§ SELECTED TEXT
One of the responses in the Injured Worker Forum post to the post-termination question focused on the "proof" aspects of 3600(a)(10):

"As you know, post-termination applies only where the injury is not reported prior to termination. Your boyfriend DID report it. Of course, whether he did report it will be an issue of proof. Who did he report it to? And is that person now denying it? Were there any witnesses to his injury, or to his reporting it, or asking for a claim form?
"...
"Of course any thing you have that supports your assertion that it was reported will help. Did you document things along the way? Did you call Oregon from home, and therefore have the telephone bill to show when you reported it to Oregon? Can anyone back him up that he was only driving when the office was moved, etc.? It may all help."

The point is that there is a different burden of proof when file a claim of injury after you have been terminated.

It is also important to understand how this statutory exception to the general liberal rules in favor of finding injury came to be.

The post-termination clause came about in the early 1990's work comp reform efforts. Complaints from the business lobby at that time, supported by various studies, were that when a mass plant lay-off occurred, there would be a host of workers' compensation claims made that management had previously no knowledge of. Consequently, businesses were not able to properly manage mass lay-offs, which would cost the company more than they had factored into their projections for turning a bad business around during difficult economic times.

Of course, as with many well-intentioned legal changes, the effect now has been to deny benefits to legitimately injured workers when unscrupulous employers don't want to have a claim against their record. These bad employers will resist documentation of the injury, then fire the injured worker a short time later. The injured worker then has the burden of proving the injury.

Here are the practical tips:

1. When an injury occurs, see a doctor regardless of how minor you believe it to be. Make sure you keep the doctor's bill, or some other evidence that you saw a doctor, even a computer date book entry, that you can produce later.

2. Be sure to demand a claim form from your employer. They cannot deny you a claim form. It is not up to the employer to decide whether or not an injury occurred. It is their legal obligation to provide you with a claim form upon request. Any refusal to do should be documented. Present the employer with a "memorandum" reflecting that you had an injury, reported it, and that you were refused a claim form.

3. As indicated in the quote above, think of other evidence that may exist that will assist in substantiating your claim - such as phone records.

4. Were there witnesses to either the accident or the reporting of the accident? Make sure you jot down their names as they may need to testify later.

5. When in doubt, hire a lawyer. Much ado has been made recently about the litigiousness of work comp, but quite a bit of litigation concerns the compensability of claims, and whether an injury occurred under legal definitions. A good lawyer will know what documentation to get, where it is, and how to present it.

As with all legal problems, documentation is your friend. When in doubt, document. Even little notes in your own handwriting can have a profound effect on whether you receive benefits in a timely manner or not.

The views and opinions expressed by the author are not necessarily those of workcompcentral.com, its editors or management.

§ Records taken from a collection
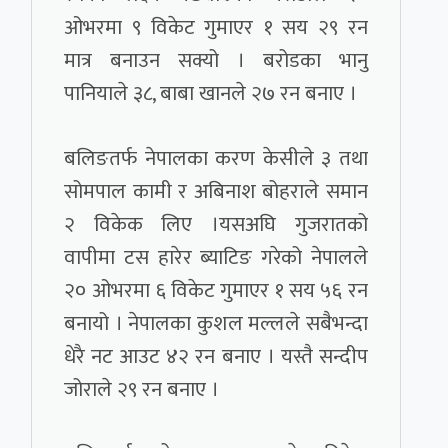
ओभरमा ९ विकेट गुमाएर १ सय २९ रन
मात्र बनाउन सक्यो । बरोडका भानु
पानियाले ३८, बाबा खानले २७ रन बनाए ।
बलिङतर्फ नेपालका करण केसीले ३ तथा
सोमपाल कामी र अबिनाश बोहराले समान
२ विकेक लिए ।यसअघि गुजरातको
वापीमा टस हारेर ब्याटिङ गरेको नेपालले
२० ओभरमा ६ विकेट गुमाएर १ सय ५६ रन
बनायो । नेपालका कुशल मल्लले सबैभन्दा
धेरै नट आउट ४२ रन बनाए । यस्तै सन्दीप
जोराले २९ रन बनाए ।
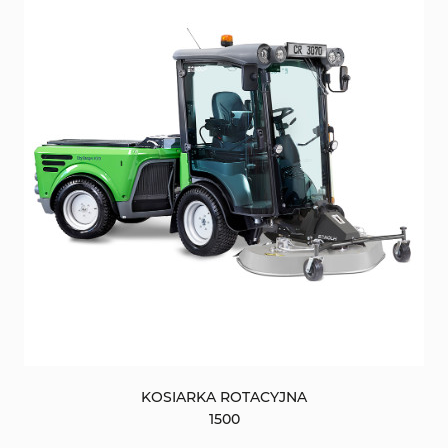
KOSIARKA ROTACYJNA
1500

§ EXERCISE INSTRUCTIONS
Answer these questions from the text on post-termination injury claims:
1. According to the text, in what reform efforts did the post-termination clause come about?
2. What is an employer legally obligated to provide upon request?
3. What should you jot down about witnesses to the accident or its reporting?
You can skip the records, since nothing here depends on them.

§ RESPONSE TO THIS EXERCISE
1. The early 1990's work comp reform efforts.
2. A claim form.
3. Their names.